Return every line of the material that contains the string "pixels", matching case exactly.

****************************************

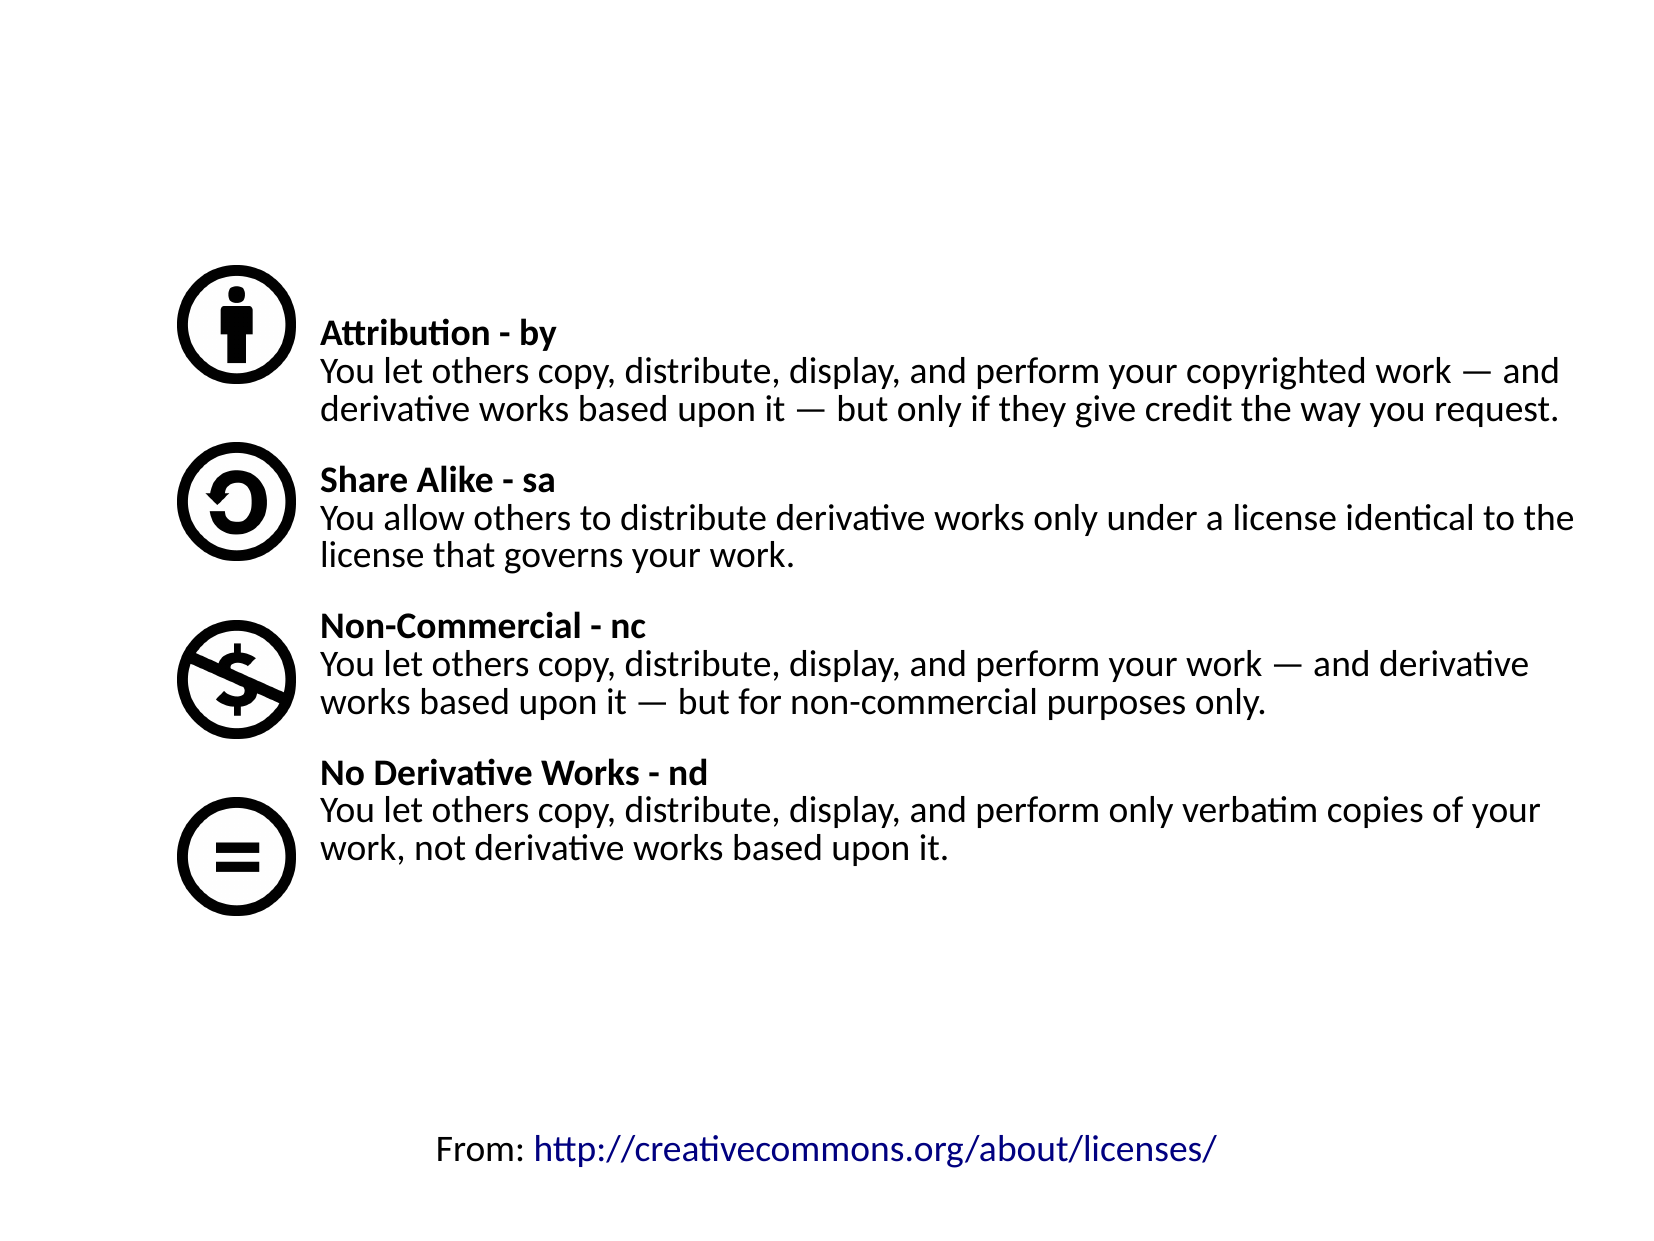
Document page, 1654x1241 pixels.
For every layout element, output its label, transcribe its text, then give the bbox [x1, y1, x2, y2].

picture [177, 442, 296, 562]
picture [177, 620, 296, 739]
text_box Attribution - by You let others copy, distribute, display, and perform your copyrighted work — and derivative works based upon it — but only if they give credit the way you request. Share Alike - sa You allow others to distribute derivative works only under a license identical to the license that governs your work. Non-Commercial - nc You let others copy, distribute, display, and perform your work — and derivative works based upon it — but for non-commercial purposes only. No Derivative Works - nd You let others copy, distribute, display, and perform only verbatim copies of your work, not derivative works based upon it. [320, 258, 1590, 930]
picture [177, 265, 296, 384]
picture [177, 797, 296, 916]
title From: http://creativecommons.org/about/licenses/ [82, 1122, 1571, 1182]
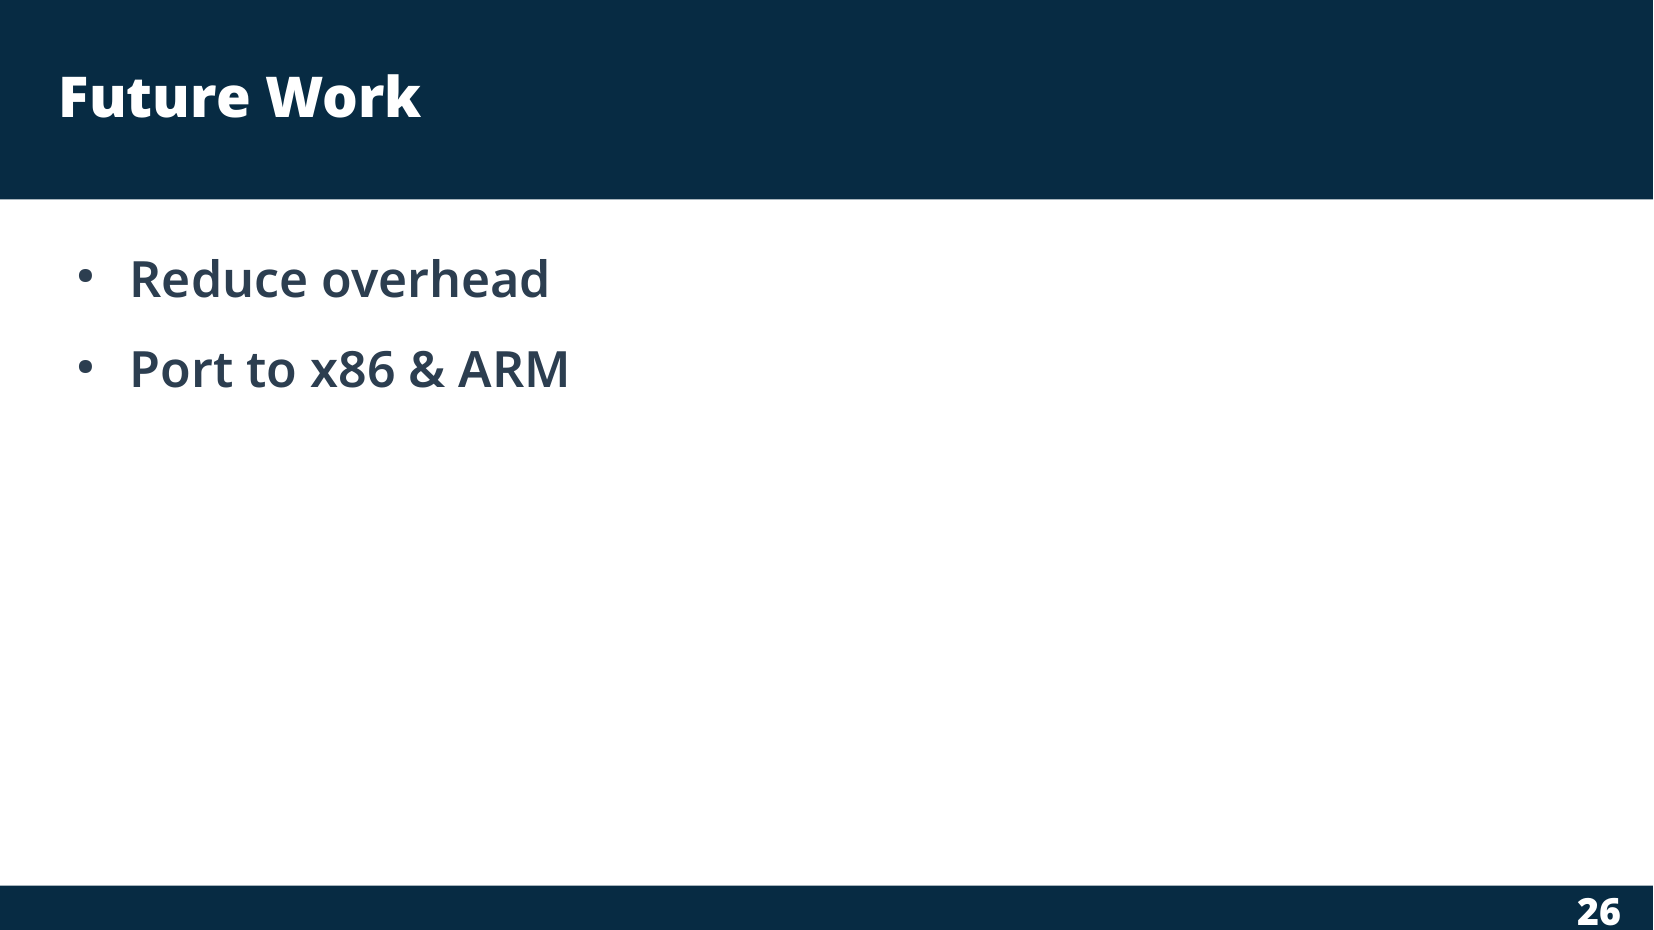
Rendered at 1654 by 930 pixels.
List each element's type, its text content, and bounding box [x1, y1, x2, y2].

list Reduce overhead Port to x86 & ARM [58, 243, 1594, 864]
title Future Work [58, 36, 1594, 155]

****************************************

• Solution for this problem
Document page, 1654x1241 pixels.
Rendered at 1654 by 930 pixels.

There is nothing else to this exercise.